P. 15(a)(1). Nevertheless, given the unsettled law4 on this jurisdictional question, the lack of prior notice to the parties regarding the jurisdictional defect, and the potential for prejudice to the parties stemming from the resources expended briefing the merits of this issue, the Court grants leave to TPS and Pelz to amend their respective Answers, see Docs. 9, 11, to add a cross-claim for a declaratory judgment under § 2744.07, should either party wish to do so. Doing so would support this Court’s jurisdiction to adjudicate the substantive question of TPS’s duty to defend and indemnify Pelz, including what standard applies to that determination.5
4. Some federal courts have proceeded to interpret and apply § 2744.07 absent a claim for relief under that statute. See, e.g., Newell v. Huepenbecker, 2019 WL 13241953, at *2 (N.D. Ohio) (granting the County-defendant’s motion for a declaration that it need not indemnify or defend the individual defendant under § 2744.07); Jackson v. Richard, 2022 WL 3701560, at *7-8 (S.D. Ohio) (describing and granting the City-defendant’s motion for a “determination” regarding its duty to defend).
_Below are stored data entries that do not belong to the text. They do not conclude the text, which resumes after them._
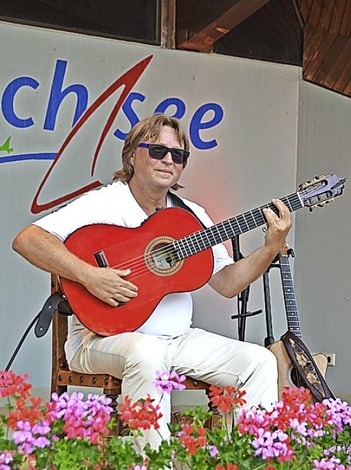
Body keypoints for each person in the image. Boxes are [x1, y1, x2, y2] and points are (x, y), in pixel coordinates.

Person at [12, 113, 291, 448]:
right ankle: (152, 461)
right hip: (100, 338)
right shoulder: (104, 203)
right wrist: (90, 276)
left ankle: (247, 458)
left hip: (177, 340)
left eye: (179, 155)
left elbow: (228, 284)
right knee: (148, 351)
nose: (169, 160)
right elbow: (28, 239)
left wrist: (270, 246)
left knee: (260, 362)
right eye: (158, 151)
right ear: (132, 155)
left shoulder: (191, 215)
5. After a “peek” into the merits of the § 2744.07 question, cf. Perry v. Martinez, 2011 WL 9304, at *2 (N.D. Ohio) (quoting Phillips v. Seiter, 173 F.3d 609, 610 (7th Cir. 1999)), the Court is skeptical TPS may avoid its duty to defend and indemnify Pelz in this action. For, even if Pelz utilized more force than necessary to restrain J.M. or incorrectly determined J.M. needed to be restrained in the first instance, the record at the current time is largely devoid of evidence establishing Pelz actions were “either self-serving or wholly detached from the business of” maintaining order in his special education classroom. Gillispie, 2025 WL 1276900, at *12. Specifically, it is not enough that Pelz’s actions be wrong, harmful, or otherwise sufficiently tortious so as to create liability. See Thomas v. Ohio Dep’t of Rehab. & Corr., 548 N.E.2d 991, 994 (Ohio Ct. App. 1988). Rather, the act must be so egregious so as to have “no relationship to the conduct of [TPS’s] business” or to “sever[] the relationship of employer-employee.” Id. Nevertheless, as the merits of TPS’s Motion are not before it at this juncture, the Court reserves judgment on this question until a party properly asserts a claim for relief under § 2744.07. CONCLUSION For the foregoing reasons, good cause appearing, it is ORDERED that Defendant Board of Education of the Toledo City School District’s Motion for Determination (Doc. 31) be, and the same hereby is, DENIED; and it is FURTHER ORDERED that Defendants Board of Education of the Toledo City School
District and Garrett Pelz are GRANTED leave to amend their respective Answers to add a cross- claim pursuant to Ohio Rev. Code § 2744.07 should either wish to do so.